Myelodysplastic Syndrome (MDS)
About the Disease
Myelodysplastic Syndromes (MDS) are clonal diseases of stem cells characterized by single or multilinease cytopenia and various bone marrow abnormalities. Up to 35% of MDS patients progress to Acute Myeloid Leukemia (AML) within a few months of initial diagnosis and the MDS has sometimes been characterized as a preleukemic condition or simply “preleukemia.”
Chemical Exposure Causes
In 1993, British researchers published a summary of occupationally-induced hematological diseases from cases reported to the Health and Safety Executive. Over almost a 3-year period, 201 men and 28 women diagnosed with occupational hematologic diseases were reported. Among these, 49 cases of MDS were reported – the largest number of any hematologic disease. Benzene was the most commonly reported chemical thought to be implicated in the pathogenesis of the patients’ disease; benzene was implicated as the cause of occupational hematologic disease in 43 cases. Jacobs, A., et al., “Haematological Disorders and Occupational Hazards: A British Society for Haematology/Health and Safety Executive Study,” Brit. J. Haematol. 84:555-557 (1993).

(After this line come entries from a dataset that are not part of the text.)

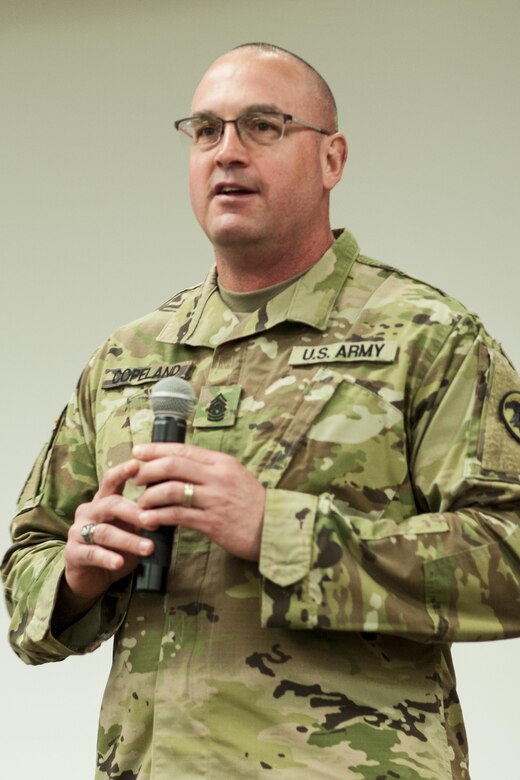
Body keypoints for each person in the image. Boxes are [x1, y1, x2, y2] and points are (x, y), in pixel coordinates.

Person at [2, 42, 520, 780]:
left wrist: (281, 531)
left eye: (264, 126)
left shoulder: (424, 337)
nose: (227, 151)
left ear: (332, 159)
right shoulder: (129, 357)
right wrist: (78, 573)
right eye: (206, 130)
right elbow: (29, 562)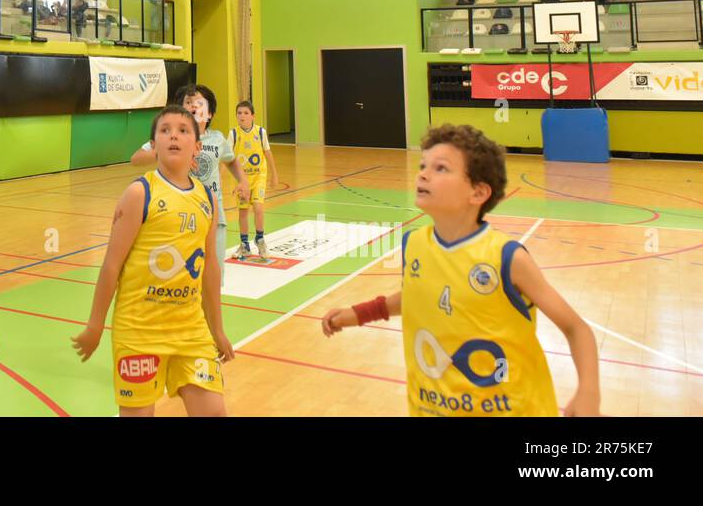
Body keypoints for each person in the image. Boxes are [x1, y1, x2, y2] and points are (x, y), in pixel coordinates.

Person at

Many other chemicals have been linked to MDS, including organic solvents, pesticides, hydrocarbons and welding fumes.
Occupational Hazards and Exposure Hazards
Additionally, many studies have been performed on particular industries that have high rates of MDS among workers. For instance, in 1993 Italian researchers published the results of a case-control study of 50 acute myeloid leukemias (AML), 17 chronic myeloid leukemias (CML), 19 myelodysplastic syndromes (MDS), and 246 controls. Exposure to suspected leukemogenic agents was assessed blindly by an industrial hygienist. Increased risks were noted for mechanics, welders, electricians, and drivers among men. Nonsignificantly increased relative risks for benzene were detected for exposure to benzene (OR = 1.7) and petrol refining products (OR = 1.9), as well as polycyclic aromatic hydrocarbons and electromagnetic fields, in men. Of the 19 men with MDS, 1 had no occupational exposure, 5 were occupationally exposed to benzene, 2 were exposed to petrol refining products, 7 were exposed to polycyclic aromatic hydrocarbons, 6 were exposed to electromagnetic fields, 2 were exposed to welding fumes, and 2 were exposed to asbestos. Ciccone, G., et al., “Myeloid Leukemias and Myelodysplastic Syndromes: Chemical Exposure, Histologic Subtype and Cytogenetics in a Case-control Study,” Cancer Genet. Cytogenet. 68(2):135-139 (1993).
Successfully Litigated Cases
In 1999, Metzger Law Group reached a settlement against Mobil Oil Corporation and Allwaste Environmental Services for $2,750,000 in the case of a young man who developed MDS, Robert Keaton v. Mobil.